By Najmsalaam_16399 on

NEWARK– An Essex County, tax preparer today admitted her role in conspiring to defraud the IRS and filing false personal tax returns for a New Jersey business owner and two other individuals, U.S. Attorney Craig Carpenito announced.

According to federal officials Zenobia Williams, 52, of Maplewood, New Jersey, pleaded guilty before U.S. District Judge Kevin McNulty in Newark federal court to one count of conspiring to defraud the IRS.

By reporting false business expenses on the business owner’s tax return to fraudulently reduce his tax liability and by reporting those sham expenses as income on two other individuals’ tax returns to obtain unwarranted refunds for them.

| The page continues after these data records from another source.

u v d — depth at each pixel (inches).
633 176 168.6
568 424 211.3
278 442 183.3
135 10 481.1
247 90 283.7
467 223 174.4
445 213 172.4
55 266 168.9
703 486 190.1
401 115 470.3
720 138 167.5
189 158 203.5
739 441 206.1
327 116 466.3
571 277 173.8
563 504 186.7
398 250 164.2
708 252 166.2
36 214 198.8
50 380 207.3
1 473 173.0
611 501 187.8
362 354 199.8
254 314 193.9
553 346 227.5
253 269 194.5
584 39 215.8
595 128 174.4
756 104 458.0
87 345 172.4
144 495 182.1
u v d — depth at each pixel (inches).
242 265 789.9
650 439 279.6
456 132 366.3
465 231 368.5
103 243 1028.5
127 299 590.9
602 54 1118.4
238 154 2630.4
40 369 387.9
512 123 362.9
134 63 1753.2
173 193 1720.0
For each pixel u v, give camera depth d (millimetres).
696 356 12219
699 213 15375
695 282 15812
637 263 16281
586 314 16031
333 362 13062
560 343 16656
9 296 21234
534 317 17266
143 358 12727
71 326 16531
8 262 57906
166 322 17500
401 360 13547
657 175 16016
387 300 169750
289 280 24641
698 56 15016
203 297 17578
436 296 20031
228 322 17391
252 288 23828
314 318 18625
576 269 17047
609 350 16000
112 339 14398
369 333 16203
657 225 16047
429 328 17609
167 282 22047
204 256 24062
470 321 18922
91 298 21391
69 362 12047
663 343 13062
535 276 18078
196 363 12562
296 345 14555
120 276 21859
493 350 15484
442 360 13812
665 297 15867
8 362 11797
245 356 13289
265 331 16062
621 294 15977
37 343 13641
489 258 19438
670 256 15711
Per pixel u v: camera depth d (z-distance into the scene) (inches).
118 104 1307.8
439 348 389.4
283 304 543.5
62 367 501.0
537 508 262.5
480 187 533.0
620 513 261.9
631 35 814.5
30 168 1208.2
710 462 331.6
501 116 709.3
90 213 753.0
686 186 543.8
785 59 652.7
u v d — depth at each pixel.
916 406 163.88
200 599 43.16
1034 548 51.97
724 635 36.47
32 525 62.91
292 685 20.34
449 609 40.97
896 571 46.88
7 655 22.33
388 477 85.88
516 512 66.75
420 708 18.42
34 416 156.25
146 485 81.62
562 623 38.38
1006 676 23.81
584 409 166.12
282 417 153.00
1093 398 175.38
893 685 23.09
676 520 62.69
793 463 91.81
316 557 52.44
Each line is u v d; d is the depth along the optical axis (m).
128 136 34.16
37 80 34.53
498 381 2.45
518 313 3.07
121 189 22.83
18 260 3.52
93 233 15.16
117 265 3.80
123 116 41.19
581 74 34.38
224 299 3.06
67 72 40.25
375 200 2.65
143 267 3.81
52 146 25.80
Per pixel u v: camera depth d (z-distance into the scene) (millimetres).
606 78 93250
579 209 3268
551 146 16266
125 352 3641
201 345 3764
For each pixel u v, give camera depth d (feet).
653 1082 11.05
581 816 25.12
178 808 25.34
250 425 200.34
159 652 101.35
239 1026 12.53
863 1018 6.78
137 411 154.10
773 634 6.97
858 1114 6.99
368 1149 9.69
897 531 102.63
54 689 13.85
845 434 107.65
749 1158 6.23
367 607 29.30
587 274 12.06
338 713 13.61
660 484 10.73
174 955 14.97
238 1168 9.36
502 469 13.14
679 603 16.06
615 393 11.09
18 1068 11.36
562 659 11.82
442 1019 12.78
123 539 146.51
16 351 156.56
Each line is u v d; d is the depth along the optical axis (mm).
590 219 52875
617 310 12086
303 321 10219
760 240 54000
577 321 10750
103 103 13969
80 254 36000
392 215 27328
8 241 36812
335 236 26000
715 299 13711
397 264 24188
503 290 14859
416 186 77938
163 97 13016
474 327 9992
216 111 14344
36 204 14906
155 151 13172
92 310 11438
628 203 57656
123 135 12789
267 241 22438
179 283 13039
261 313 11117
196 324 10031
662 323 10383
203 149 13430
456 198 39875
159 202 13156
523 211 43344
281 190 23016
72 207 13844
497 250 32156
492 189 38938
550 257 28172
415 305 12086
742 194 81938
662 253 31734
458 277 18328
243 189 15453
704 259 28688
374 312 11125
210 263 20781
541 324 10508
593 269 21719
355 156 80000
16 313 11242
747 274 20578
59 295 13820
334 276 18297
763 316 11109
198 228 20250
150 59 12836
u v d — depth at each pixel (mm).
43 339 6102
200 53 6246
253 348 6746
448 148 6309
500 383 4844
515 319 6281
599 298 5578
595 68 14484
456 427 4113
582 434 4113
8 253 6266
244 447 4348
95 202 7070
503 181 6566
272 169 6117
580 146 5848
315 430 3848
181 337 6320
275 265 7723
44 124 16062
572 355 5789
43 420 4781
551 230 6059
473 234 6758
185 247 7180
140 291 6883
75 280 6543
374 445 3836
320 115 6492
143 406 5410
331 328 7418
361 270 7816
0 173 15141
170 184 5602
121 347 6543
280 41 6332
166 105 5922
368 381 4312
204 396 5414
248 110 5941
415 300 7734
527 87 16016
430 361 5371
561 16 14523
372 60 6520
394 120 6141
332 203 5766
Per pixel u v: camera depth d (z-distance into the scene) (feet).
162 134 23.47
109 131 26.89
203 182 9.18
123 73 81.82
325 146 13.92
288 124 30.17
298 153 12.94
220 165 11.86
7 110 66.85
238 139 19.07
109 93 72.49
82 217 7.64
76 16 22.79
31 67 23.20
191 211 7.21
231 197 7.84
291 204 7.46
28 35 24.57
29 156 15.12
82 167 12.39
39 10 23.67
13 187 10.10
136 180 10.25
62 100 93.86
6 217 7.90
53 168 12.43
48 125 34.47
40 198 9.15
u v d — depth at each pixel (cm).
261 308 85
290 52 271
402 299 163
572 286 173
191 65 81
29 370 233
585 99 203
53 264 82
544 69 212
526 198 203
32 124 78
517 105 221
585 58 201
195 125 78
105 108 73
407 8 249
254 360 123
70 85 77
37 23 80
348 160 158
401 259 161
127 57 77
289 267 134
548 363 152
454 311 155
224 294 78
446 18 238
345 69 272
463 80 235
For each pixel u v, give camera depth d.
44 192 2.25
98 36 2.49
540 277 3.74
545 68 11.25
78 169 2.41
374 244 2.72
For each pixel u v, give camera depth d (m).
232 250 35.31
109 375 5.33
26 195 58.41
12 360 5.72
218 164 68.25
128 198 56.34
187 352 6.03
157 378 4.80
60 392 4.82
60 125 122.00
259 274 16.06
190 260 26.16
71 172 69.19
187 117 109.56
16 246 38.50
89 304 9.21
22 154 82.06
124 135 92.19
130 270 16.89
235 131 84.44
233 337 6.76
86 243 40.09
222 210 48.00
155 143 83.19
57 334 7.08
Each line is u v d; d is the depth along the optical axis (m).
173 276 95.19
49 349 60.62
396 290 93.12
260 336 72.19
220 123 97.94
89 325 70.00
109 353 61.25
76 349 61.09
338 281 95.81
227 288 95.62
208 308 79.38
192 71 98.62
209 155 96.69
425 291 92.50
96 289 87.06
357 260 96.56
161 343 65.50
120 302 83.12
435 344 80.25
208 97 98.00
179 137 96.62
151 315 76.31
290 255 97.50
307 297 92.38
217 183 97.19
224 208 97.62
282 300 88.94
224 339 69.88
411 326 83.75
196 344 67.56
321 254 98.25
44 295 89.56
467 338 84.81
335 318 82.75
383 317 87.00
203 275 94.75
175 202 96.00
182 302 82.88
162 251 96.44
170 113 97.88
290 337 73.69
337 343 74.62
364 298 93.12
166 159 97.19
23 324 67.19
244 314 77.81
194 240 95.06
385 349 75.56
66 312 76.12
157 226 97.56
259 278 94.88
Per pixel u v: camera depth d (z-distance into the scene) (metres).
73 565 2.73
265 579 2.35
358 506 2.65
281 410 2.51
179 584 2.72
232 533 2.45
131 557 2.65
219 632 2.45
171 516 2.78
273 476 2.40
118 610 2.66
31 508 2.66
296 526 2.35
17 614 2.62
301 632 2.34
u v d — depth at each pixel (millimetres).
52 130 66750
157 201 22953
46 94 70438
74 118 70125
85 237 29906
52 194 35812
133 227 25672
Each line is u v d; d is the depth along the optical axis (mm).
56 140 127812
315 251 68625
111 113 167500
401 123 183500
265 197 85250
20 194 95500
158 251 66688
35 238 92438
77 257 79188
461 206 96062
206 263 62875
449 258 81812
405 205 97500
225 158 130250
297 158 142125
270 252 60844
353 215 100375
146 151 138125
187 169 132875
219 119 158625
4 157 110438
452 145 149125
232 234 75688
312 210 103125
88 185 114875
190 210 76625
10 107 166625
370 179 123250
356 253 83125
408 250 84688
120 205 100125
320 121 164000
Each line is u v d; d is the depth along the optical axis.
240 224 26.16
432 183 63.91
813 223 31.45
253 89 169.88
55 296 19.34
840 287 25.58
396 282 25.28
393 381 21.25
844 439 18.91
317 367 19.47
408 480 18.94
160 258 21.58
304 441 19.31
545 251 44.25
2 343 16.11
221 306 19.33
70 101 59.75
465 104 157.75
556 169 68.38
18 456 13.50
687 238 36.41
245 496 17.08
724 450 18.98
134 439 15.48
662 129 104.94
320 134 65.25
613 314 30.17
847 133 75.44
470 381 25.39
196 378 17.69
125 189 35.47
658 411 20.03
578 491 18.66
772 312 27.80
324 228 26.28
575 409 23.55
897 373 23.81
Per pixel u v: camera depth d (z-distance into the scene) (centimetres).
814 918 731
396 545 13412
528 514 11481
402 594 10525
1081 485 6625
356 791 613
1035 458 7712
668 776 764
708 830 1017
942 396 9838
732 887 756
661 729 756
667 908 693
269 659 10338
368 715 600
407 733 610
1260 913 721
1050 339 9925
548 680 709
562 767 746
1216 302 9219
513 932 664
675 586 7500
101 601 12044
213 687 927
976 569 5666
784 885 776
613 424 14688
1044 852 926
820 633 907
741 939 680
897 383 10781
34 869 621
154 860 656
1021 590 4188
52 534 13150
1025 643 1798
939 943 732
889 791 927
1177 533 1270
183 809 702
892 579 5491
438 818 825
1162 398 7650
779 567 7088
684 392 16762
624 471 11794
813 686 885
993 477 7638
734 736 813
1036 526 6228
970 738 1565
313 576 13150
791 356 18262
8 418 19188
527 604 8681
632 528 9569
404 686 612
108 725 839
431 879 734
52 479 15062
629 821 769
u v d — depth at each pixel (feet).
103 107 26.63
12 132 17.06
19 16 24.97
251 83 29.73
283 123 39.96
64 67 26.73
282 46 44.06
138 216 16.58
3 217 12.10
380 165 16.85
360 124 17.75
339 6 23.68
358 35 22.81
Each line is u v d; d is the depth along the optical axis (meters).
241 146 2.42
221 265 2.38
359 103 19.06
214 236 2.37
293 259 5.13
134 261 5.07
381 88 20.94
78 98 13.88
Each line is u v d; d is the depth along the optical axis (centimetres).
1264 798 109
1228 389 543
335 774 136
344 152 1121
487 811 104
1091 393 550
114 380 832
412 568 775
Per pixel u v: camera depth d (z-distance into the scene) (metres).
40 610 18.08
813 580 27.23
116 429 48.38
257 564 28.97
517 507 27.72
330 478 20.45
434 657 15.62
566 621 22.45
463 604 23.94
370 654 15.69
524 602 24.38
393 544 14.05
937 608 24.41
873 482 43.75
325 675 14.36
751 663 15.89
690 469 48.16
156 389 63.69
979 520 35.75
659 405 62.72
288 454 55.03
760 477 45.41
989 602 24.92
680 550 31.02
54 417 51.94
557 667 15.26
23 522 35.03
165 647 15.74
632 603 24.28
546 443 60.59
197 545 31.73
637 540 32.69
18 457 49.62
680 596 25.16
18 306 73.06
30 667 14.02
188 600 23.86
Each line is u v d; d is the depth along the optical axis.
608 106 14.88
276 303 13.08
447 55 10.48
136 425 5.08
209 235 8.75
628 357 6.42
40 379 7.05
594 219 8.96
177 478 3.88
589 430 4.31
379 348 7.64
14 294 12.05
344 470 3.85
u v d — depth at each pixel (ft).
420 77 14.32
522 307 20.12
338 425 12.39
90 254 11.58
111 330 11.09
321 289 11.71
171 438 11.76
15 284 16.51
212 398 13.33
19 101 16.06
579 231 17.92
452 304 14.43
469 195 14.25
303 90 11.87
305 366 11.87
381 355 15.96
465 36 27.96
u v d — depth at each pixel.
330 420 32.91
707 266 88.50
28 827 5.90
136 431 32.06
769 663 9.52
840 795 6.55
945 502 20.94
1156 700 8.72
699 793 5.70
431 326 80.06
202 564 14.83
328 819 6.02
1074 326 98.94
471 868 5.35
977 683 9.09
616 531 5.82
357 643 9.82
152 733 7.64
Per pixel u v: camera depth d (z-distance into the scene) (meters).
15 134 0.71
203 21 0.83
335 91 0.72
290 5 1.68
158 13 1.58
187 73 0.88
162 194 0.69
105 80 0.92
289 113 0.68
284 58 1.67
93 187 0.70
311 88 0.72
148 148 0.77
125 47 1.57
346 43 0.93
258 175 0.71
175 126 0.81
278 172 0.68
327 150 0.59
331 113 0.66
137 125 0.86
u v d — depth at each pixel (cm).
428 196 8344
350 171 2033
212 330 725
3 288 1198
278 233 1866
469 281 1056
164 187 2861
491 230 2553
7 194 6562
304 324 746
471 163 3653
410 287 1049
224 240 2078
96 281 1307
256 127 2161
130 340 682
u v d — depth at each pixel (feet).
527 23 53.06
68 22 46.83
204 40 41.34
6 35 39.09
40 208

According to documents filed in this case and statements made in court:

In 2016, Williams operated Maplewood Business Services LLC, a tax preparation business in Maplewood.

Williams and the New Jersey business owner agreed to report false labor expenses for his business on his personal tax return for calendar year 2015 to decrease his tax liability.

On January 5, 2016, Williams sent the business owner a text message, stating, “Hey Fella, I have 1 client right now that needs 15,750 in income. I need you to produce a 1099MISC form for that person. I will give you the information.

Let me know how much more income you need to 1099.” Subsequently, at the business owner’s direction, Williams prepared two IRS Forms 1099 which falsely stated that, in 2015, his business paid one individual compensation of $15,800 .

Another individual compensation of $11,255, when both Williams and the business owner knew that no such compensation had been paid to those individuals.

Williams also prepared a personal tax return for the business owner which falsely reported the phony business expenses totaling $27,055 .

Which both Williams and the business owner knew would fraudulently decrease the amount of tax that the business owner owed the IRS for calendar year 2015.

Williams also reported the bogus business expenses as income on the tax returns of the two individuals referred to above, which resulted in both receiving unwarranted tax refunds from the IRS.

The tax fraud conspiracy charge to which Williams pleaded guilty carries a maximum potential penalty of five years in prison and a $250,000 fine. Sentencing of the defendant is scheduled for April 17, 2020.